Virus Nipah Bikin Ketar-ketir India dengan Kematian 75 Persen, Begini Penularannya

Daftar Isi
Jakarta –
Virus Nipah kembali mewabah di India, tepatnya di Kerala. Penyakit ini bikin ketar-ketir lantaran diketahui, memicu kasus kematian hingga 75 persen. Lantas sebenarnya, dari mana virus ini berasal dan seperti apa awal mula penularannya?
Diketahui, wabah kali ini merupakan yang keempat kalinya di Kerala sejak 2018. Seorang pria berusia 49 tahun bernama Mohammed Ali, yang tinggal di desa Maruthonkara, meninggal pada 30 Agustus. Kemudian Mangalatt Haris (40), yang tinggal di kota Ayanchery, meninggal pada tanggal 11 September.
Pada 13 September, hasil tes menunjukkan bahwa kedua pria tersebut meninggal dunia karena infeksi virus Nipah.
ADVERTISEMENT
SCROLL TO CONTINUE WITH CONTENT
Menyoal Virus Nipah
Virus Nipah pertama kali diidentifikasi di kalangan peternak babi di Malaysia pada tahun 1999. Kemungkinan besar, virus ini menular ke manusia dari babi yang terinfeksi.
Menurut profesor kedokteran komunitas di Government Medical College di Manjeri, Kerala, dr Thekkumkar Surendran Anish, tidak ada penularan dari manusia ke manusia yang tercatat sepanjang wabah virus Nipah di Malaysia. Dijelaskannya, ada dua jenis virus Nipah.
“Ada bukti virologi bahwa jenis virus yang kami temui di Kerala adalah jenis virus Bangladesh,” kata Anish dikutip dari NPR, Sabtu (16/9/2023).
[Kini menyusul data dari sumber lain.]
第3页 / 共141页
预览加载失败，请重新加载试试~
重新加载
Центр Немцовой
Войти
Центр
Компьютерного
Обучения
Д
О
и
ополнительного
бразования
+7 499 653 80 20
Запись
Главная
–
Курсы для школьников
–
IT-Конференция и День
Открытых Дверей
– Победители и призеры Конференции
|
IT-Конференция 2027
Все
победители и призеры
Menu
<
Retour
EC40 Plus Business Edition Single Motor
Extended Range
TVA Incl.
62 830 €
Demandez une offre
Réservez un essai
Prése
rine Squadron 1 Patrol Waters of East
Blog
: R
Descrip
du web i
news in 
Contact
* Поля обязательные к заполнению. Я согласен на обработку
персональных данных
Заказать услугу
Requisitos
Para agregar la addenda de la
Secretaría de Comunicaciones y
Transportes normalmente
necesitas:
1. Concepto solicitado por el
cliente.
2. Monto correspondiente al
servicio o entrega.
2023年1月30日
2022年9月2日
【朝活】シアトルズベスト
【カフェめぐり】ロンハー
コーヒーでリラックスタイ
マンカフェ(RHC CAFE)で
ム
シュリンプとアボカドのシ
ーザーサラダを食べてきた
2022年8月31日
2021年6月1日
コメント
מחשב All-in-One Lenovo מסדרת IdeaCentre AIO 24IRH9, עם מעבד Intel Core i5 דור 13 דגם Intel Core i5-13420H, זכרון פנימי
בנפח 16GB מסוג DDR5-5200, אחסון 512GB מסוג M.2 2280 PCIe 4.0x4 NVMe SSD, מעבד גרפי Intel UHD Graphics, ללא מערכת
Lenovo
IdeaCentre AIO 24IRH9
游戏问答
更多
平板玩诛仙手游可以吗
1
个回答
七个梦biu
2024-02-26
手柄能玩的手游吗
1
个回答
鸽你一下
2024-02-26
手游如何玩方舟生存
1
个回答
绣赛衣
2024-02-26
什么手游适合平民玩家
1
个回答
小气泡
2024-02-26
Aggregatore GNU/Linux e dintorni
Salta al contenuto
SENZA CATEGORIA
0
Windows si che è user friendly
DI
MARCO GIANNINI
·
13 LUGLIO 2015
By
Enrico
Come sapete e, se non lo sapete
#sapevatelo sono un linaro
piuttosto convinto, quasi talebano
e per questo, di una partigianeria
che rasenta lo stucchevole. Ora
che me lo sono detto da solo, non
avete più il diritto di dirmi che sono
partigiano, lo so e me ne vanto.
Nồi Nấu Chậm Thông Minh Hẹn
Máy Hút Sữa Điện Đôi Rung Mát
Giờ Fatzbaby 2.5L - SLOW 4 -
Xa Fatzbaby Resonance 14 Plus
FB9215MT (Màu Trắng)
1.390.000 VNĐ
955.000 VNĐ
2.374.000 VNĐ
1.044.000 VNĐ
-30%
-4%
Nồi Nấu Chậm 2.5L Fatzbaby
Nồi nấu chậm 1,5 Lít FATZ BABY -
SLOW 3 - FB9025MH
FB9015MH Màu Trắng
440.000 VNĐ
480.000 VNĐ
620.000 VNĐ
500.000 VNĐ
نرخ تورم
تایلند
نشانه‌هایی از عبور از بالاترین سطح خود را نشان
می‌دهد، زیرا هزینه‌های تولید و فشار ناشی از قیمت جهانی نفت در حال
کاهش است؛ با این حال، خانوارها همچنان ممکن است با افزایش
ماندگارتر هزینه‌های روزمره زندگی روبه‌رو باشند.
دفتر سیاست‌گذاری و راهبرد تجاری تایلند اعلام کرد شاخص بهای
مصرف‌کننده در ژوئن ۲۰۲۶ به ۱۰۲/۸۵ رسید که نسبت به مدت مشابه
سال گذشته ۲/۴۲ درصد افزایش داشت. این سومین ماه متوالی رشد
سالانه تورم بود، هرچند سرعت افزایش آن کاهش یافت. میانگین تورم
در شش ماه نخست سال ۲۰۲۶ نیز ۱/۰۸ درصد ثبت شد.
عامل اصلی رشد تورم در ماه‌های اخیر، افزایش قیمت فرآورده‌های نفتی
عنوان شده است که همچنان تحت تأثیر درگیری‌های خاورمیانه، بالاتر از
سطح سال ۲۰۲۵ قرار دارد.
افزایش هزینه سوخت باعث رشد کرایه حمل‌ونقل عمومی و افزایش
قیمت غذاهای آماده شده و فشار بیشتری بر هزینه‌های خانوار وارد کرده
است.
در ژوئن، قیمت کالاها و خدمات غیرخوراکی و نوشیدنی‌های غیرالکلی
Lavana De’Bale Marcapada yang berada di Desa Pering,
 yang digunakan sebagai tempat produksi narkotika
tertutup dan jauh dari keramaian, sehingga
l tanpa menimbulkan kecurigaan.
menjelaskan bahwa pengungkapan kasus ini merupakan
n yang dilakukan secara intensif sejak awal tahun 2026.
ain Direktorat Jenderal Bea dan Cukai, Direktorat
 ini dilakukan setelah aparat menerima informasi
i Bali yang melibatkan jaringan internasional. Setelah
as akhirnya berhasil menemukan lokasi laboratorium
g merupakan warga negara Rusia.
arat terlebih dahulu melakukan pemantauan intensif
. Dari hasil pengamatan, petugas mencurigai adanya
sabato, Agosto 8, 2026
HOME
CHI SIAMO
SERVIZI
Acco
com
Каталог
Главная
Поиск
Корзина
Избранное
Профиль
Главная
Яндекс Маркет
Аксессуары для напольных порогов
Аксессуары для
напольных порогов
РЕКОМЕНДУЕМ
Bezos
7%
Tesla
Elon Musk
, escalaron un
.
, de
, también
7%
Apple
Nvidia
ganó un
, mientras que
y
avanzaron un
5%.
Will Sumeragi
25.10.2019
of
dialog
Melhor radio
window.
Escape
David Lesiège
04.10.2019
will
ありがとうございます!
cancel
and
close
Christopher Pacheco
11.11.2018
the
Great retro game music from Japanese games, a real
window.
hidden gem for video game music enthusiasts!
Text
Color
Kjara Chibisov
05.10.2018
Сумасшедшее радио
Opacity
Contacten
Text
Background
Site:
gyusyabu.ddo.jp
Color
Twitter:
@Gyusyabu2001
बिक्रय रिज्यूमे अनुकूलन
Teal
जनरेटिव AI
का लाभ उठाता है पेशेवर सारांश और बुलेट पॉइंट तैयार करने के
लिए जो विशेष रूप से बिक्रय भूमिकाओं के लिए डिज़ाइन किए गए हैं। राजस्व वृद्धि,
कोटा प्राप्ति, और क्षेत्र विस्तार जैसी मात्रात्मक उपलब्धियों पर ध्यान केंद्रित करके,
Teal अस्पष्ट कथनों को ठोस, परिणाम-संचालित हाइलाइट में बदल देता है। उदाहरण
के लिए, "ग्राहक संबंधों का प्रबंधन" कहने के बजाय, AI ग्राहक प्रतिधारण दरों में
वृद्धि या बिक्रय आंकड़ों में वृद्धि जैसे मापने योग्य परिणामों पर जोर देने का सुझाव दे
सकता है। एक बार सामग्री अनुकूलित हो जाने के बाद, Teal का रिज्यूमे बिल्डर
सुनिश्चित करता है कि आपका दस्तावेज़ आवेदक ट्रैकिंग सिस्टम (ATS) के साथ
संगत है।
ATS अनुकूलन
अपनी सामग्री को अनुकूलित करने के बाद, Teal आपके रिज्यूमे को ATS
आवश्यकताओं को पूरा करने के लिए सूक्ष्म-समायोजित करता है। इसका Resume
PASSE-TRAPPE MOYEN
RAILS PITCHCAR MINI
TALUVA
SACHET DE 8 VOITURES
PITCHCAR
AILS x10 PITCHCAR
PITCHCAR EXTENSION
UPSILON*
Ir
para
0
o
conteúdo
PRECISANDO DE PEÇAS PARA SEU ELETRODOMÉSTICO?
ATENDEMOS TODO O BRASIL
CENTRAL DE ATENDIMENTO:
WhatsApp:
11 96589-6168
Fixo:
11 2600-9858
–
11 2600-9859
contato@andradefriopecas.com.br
Sembari ia menambahkan, penyakit ini memiliki tingkat kematian mencapai 75 persen.
Pada kebanyakan kasus, infeksi virus ini menyebabkan gejala berupa gangguan pernapasan akut, sehingga kemungkinan penularan dari manusia ke manusia menjadi lebih tinggi.
Dikutip dari Hindustan Times, nipah adalah virus zoonosis, yang artinya dapat ditularkan dari hewan ke manusia. Organisasi Kesehatan Dunia (WHO) menjabarkan, virus ini menyebabkan infeksi pernafasan parah dan menyerang otak.
Kemudian mengacu pada pada Pusat Pengendalian dan Pencegahan Penyakit (CDC AS), infeksi virus nipah diawali dengan gejala demam dan sakit kepala, kerap dibarengi penyakit pernapasan seperti batuk dan sakit tenggorokan.
Jika kondisi pasien sudah memburuk, mungkin akan terjadi disorientasi, kejang, dan ensefalitis atau pembengkakan otak. Imbasnya, pasien berisiko mengalami koma dalam waktu 24 hingga 48 jam.